Care to guess which play has been performed the most?

MATCH (prod:Production)-->(play:Play)<-[WROTE]-(w:Person)
WHERE w.name = "William Shakespeare"
RETURN play.name, count(prod.title) as n_productions
order by n_productions desc

There have been 11 productions of Romeo and Juliet! Probably not a big surprise that this one tops the list - let’s take a look at those productions:

It looks like Romeo and Juliet is a reliable touring production. When I remove touring productions & park performances, how does the list of top plays change?

MATCH (prod:Production)-->(play:Play)<-[WROTE]-(w:Person)
WHERE w.name = "William Shakespeare"
and (prod.onTour = False and prod.inParks = False)
RETURN play.name, count(prod.title) as n_productions
order by n_productions desc

For the Shakespeare plays, I’m also curious about genre - how often are comedies performed compared to histories?

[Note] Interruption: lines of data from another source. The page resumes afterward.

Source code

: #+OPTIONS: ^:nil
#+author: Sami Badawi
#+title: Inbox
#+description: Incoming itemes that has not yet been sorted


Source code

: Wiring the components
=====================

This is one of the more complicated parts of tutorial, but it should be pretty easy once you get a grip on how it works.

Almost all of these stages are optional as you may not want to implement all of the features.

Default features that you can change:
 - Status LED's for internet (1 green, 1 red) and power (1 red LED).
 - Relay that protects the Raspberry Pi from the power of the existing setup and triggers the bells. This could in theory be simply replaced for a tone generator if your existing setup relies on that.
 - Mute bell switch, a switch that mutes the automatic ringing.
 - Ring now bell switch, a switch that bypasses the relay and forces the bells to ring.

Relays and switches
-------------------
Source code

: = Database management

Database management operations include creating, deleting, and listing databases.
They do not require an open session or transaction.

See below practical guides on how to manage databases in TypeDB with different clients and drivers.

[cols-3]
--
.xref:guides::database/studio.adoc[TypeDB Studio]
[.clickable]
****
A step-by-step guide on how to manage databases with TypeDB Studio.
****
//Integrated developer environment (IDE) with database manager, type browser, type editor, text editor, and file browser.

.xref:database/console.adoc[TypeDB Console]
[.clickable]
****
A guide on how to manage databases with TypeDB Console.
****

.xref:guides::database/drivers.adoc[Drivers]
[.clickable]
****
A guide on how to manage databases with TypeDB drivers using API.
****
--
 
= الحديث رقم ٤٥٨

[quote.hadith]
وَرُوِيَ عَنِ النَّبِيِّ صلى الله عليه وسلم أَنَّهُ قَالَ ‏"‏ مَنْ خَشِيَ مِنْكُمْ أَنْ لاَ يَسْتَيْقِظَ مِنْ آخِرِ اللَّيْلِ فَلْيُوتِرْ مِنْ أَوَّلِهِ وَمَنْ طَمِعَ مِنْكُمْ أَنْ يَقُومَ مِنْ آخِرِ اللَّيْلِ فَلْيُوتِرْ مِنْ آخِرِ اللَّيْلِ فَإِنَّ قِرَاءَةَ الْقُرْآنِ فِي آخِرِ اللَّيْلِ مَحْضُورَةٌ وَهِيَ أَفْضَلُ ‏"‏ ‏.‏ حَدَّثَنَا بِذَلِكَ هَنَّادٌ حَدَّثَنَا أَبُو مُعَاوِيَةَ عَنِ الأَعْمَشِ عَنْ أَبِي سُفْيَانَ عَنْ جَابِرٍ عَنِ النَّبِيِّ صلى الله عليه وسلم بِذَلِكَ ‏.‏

MATCH (prod:Production)-->(play:Play)<-[WROTE]-(w:Person)
WHERE w.name = "William Shakespeare"
RETURN play.genre, count(prod.title) as n_productions
order by n_productions desc

Which Shakespeare plays haven’t yet been performed by the Seattle Shakespeare Company?

MATCH (writer:Person)-[WROTE]->(play:Play)
WHERE writer.name = "William Shakespeare"
WITH play
MATCH (play)
WHERE NOT (play)<-[:STAGED]-()
RETURN play.name, play.genre

Only eight!

Taking advantage of neo4j’s flexible data model

There are several cases where a production was "adapted", "conceived", or "compiled", rather than written - Henry IV parts I and II were combined into a single performance, scenes from several Shakespeare plays were peformed in a single production, etc - and flexible schema of neo4j allowed for unique relationship labels to preserve those edge cases:

MATCH p=(person:Person)-[r]-(play:Play)
WHERE ANY(x in relationships(p) WHERE type(x) <> "WROTE")
AND ANY (x in relationships(p) WHERE type(x) <> "DIRECTED")
RETURN person.name, type(r), play.name;